▶ PROBLEM STATEMENT:
From the line with "(5) Upon meeting" through the line with "legislature unless such", inclusive, return each line of the data below exactly and leave the rest out.

▶ EXTRACTED ENTRIES:
□ □ □

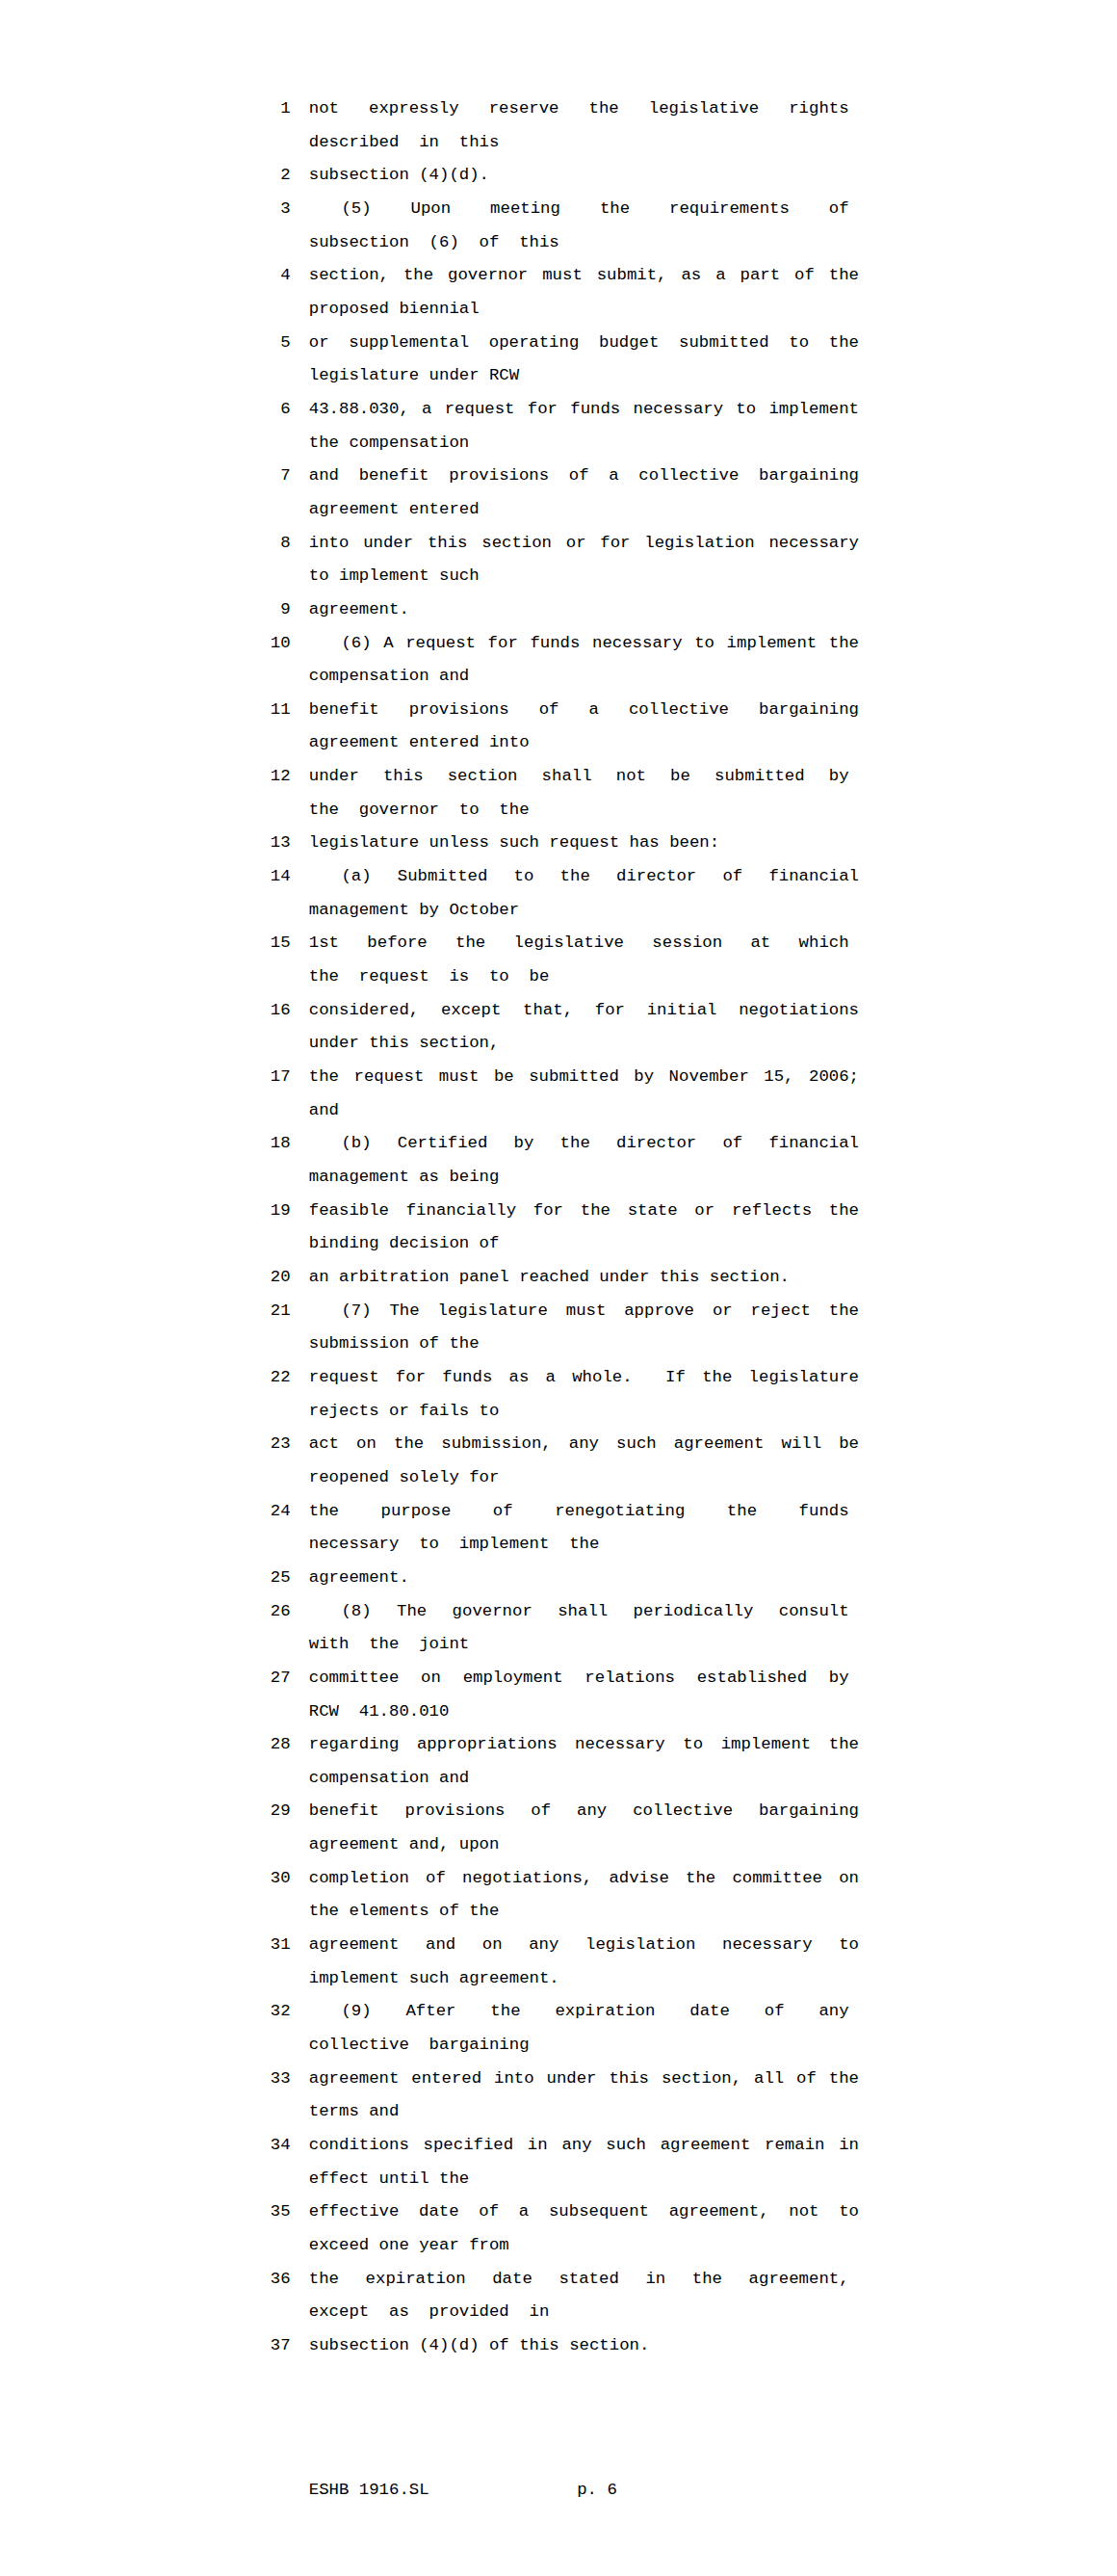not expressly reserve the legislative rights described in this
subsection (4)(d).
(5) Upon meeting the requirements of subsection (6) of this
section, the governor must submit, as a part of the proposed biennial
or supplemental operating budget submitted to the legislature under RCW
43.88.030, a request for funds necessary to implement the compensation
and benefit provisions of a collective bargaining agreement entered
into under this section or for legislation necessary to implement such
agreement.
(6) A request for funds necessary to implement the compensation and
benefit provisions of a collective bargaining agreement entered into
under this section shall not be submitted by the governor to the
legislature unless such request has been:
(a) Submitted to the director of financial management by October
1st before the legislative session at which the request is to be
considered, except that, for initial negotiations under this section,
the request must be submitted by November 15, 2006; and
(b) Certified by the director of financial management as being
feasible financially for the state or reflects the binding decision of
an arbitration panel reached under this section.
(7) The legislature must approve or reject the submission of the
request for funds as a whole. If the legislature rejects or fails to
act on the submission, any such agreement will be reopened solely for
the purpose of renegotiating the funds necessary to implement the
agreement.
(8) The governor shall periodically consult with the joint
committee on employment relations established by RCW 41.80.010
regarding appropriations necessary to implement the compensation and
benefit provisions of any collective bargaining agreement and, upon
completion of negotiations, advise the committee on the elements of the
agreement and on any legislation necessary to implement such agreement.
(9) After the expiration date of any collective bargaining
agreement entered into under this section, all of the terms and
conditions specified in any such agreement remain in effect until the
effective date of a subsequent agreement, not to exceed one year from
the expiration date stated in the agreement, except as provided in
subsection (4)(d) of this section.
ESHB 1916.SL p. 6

□ □ □

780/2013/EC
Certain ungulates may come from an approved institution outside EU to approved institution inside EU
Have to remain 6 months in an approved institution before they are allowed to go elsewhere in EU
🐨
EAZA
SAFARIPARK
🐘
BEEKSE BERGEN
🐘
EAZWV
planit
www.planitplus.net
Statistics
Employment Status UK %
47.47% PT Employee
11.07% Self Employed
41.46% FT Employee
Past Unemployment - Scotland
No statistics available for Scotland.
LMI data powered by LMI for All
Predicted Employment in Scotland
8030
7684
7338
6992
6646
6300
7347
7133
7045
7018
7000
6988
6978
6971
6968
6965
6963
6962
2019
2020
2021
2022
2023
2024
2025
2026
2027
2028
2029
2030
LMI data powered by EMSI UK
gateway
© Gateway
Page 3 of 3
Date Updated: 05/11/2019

□ □ □

▶ WRITTEN REPLY:
(5) Upon meeting the requirements of subsection (6) of this
section, the governor must submit, as a part of the proposed biennial
or supplemental operating budget submitted to the legislature under RCW
43.88.030, a request for funds necessary to implement the compensation
and benefit provisions of a collective bargaining agreement entered
into under this section or for legislation necessary to implement such
agreement.
(6) A request for funds necessary to implement the compensation and
benefit provisions of a collective bargaining agreement entered into
under this section shall not be submitted by the governor to the
legislature unless such request has been:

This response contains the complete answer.